*WHAT YOU NEED TO DO*: Output the data below in full, character for character.

*SUPPLIED DATA*:
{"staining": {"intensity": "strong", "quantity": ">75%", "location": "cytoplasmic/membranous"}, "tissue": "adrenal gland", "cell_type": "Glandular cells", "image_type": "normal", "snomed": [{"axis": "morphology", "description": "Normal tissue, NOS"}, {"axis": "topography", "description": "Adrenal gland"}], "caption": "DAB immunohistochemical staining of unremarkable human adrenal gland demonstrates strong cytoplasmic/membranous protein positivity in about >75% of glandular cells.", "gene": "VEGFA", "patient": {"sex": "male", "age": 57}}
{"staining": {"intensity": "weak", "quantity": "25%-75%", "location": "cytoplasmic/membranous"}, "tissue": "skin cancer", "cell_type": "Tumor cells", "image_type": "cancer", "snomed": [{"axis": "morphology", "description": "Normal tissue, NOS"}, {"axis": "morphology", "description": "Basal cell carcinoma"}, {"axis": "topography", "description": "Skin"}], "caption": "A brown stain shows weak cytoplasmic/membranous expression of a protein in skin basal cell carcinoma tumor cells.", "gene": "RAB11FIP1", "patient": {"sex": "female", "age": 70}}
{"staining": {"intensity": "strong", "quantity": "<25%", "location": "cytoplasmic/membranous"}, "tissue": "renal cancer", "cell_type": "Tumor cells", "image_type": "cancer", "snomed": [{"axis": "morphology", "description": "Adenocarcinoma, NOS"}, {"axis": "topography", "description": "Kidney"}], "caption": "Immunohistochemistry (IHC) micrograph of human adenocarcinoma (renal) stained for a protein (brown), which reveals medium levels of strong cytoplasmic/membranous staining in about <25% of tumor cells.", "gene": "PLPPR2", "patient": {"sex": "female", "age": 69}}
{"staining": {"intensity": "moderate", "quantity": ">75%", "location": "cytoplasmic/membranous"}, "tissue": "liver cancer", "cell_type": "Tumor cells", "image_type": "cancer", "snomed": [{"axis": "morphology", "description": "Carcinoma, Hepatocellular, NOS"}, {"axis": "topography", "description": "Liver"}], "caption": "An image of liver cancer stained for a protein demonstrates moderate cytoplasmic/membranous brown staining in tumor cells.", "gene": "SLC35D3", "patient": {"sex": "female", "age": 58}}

*RESPONSE TO THIS TASK*:
{"staining": {"intensity": "strong", "quantity": ">75%", "location": "cytoplasmic/membranous"}, "tissue": "adrenal gland", "cell_type": "Glandular cells", "image_type": "normal", "snomed": [{"axis": "morphology", "description": "Normal tissue, NOS"}, {"axis": "topography", "description": "Adrenal gland"}], "caption": "DAB immunohistochemical staining of unremarkable human adrenal gland demonstrates strong cytoplasmic/membranous protein positivity in about >75% of glandular cells.", "gene": "VEGFA", "patient": {"sex": "male", "age": 57}}
{"staining": {"intensity": "weak", "quantity": "25%-75%", "location": "cytoplasmic/membranous"}, "tissue": "skin cancer", "cell_type": "Tumor cells", "image_type": "cancer", "snomed": [{"axis": "morphology", "description": "Normal tissue, NOS"}, {"axis": "morphology", "description": "Basal cell carcinoma"}, {"axis": "topography", "description": "Skin"}], "caption": "A brown stain shows weak cytoplasmic/membranous expression of a protein in skin basal cell carcinoma tumor cells.", "gene": "RAB11FIP1", "patient": {"sex": "female", "age": 70}}
{"staining": {"intensity": "strong", "quantity": "<25%", "location": "cytoplasmic/membranous"}, "tissue": "renal cancer", "cell_type": "Tumor cells", "image_type": "cancer", "snomed": [{"axis": "morphology", "description": "Adenocarcinoma, NOS"}, {"axis": "topography", "description": "Kidney"}], "caption": "Immunohistochemistry (IHC) micrograph of human adenocarcinoma (renal) stained for a protein (brown), which reveals medium levels of strong cytoplasmic/membranous staining in about <25% of tumor cells.", "gene": "PLPPR2", "patient": {"sex": "female", "age": 69}}
{"staining": {"intensity": "moderate", "quantity": ">75%", "location": "cytoplasmic/membranous"}, "tissue": "liver cancer", "cell_type": "Tumor cells", "image_type": "cancer", "snomed": [{"axis": "morphology", "description": "Carcinoma, Hepatocellular, NOS"}, {"axis": "topography", "description": "Liver"}], "caption": "An image of liver cancer stained for a protein demonstrates moderate cytoplasmic/membranous brown staining in tumor cells.", "gene": "SLC35D3", "patient": {"sex": "female", "age": 58}}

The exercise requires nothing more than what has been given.